A bit overpriced for what you get in my opinion.Reply
Love Fractal Design cases! Only using them now.Reply
It's hard to get excited about a $150 case with "mediocre thermal performance".Reply
You pay for the build quality with the fractals.Reply
That is expensive though comparitively for what amounts to a tempered glass side panel over the predecessors really.
32 pound in weight though ?!?!
That thing aint moving once you've planted it down.
Upgrade kit Connect D1 will offer USB c Connection so even that is as it should be. Nice!Reply
Finally they put audio connector surrounded with metal instead of plastic which was prone to breaking.Reply
I was never too satisfied with their cases; the sound dampening design didn’t really dampen my HDD noise all that much. The plastic cover feels cheap and the side panels warp.Reply
What exactly has changed since the R5? Only major thing I could gather from my quick read-through was there's now a metal sheet separating the PSU area from the rest of the case?
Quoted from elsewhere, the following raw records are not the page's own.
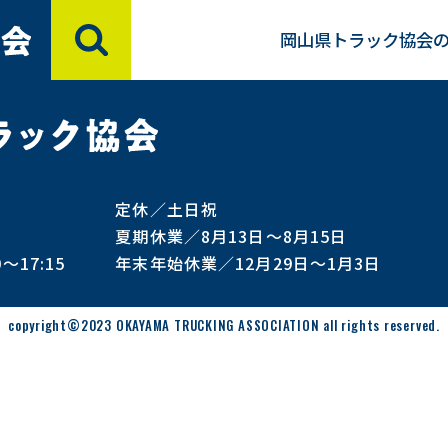
岡山県トラック協会
会員のみなさまへ
助成事業
定休／土日祝
申請手続きダウンロード
夏期休業／8月13日～8月15日
～17:15
年末年始休業／12月29日～1月3日
研修会・セミナー
帳票類様式ダウンロード
copyright©2023 OKAYAMA TRUCKING ASSOCIATION all rights reserved.
グッドラーニング！
研修室・支部輸送サービスセンター利用案
内
表彰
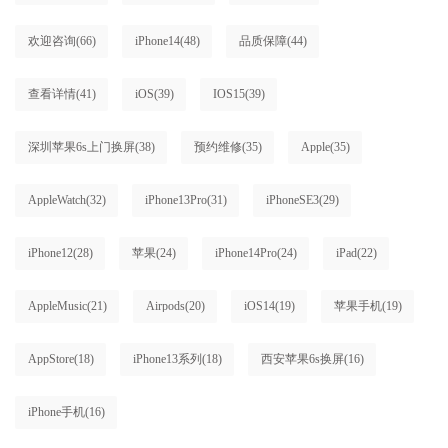
欢迎咨询
(66)
iPhone14
(48)
品质保障
(44)
查看详情
(41)
iOS
(39)
IOS15
(39)
深圳苹果6s上门换屏
(38)
预约维修
(35)
Apple
(35)
AppleWatch
(32)
iPhone13Pro
(31)
iPhoneSE3
(29)
iPhone12
(28)
苹果
(24)
iPhone14Pro
(24)
iPad
(22)
AppleMusic
(21)
Airpods
(20)
iOS14
(19)
苹果手机
(19)
AppStore
(18)
iPhone13系列
(18)
西安苹果6s换屏
(16)
iPhone手机
(16)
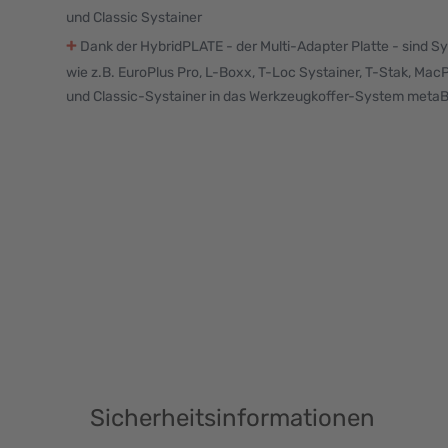
und Classic Systainer
+
Dank der HybridPLATE - der Multi-Adapter Platte - sind Sy
wie z.B. EuroPlus Pro, L-Boxx, T-Loc Systainer, T-Stak, Ma
und Classic-Systainer in das Werkzeugkoffer-System metaBO
Sicherheitsinformationen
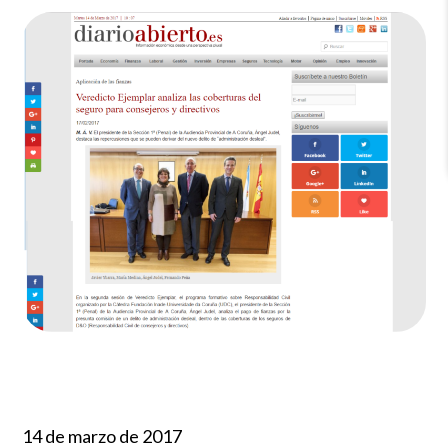
14 de marzo de 2017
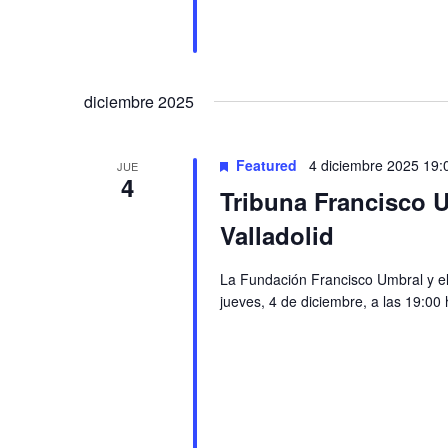
diciembre 2025
Featured
4 diciembre 2025 19:
JUE
4
Tribuna Francisco U
Valladolid
La Fundación Francisco Umbral y el 
jueves, 4 de diciembre, a las 19:00 h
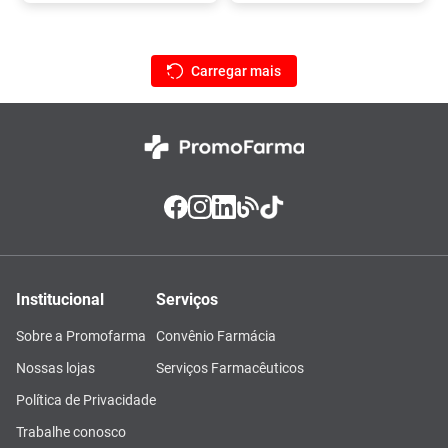
Institucional
Serviços
Sobre a Promofarma
Convênio Farmácia
Nossas lojas
Serviços Farmacêuticos
Política de Privacidade
Trabalhe conosco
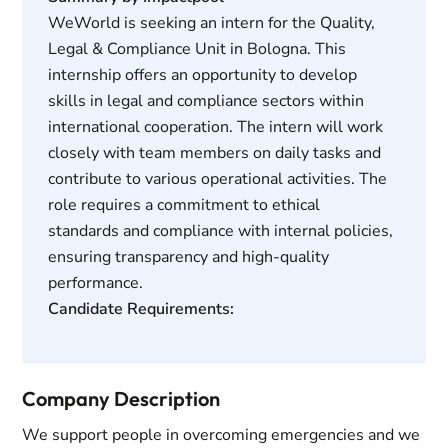
WeWorld is seeking an intern for the Quality,
Legal & Compliance Unit in Bologna. This
internship offers an opportunity to develop
skills in legal and compliance sectors within
international cooperation. The intern will work
closely with team members on daily tasks and
contribute to various operational activities. The
role requires a commitment to ethical
standards and compliance with internal policies,
ensuring transparency and high-quality
performance.
Candidate Requirements:
Company Description
We support people in overcoming emergencies and we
Is that a good thing?Reply
^ well you're pretty much there , both the drive bays & hard drive cages have removeable sheet metal shrouds so you dont see any non-niceties with the full size tempered glaas panel.Reply
Didn't matter with the r4/r5 as the panel only had a fairly mini window which hid these anyway (I do wish they included a shroud in both those former cases though -I ended up making my own)
For me its pretty much an r5 tempered glass edition rather than a brand new case but then thats not such a bad thing.
Too expensive though imo , retail in the uk is £134.99 - the define c glass is only £70-80, the r4/r5 can be had for less than £70 too & all the r6 really offers is a couple of extra drive bays & room.for an optical drive.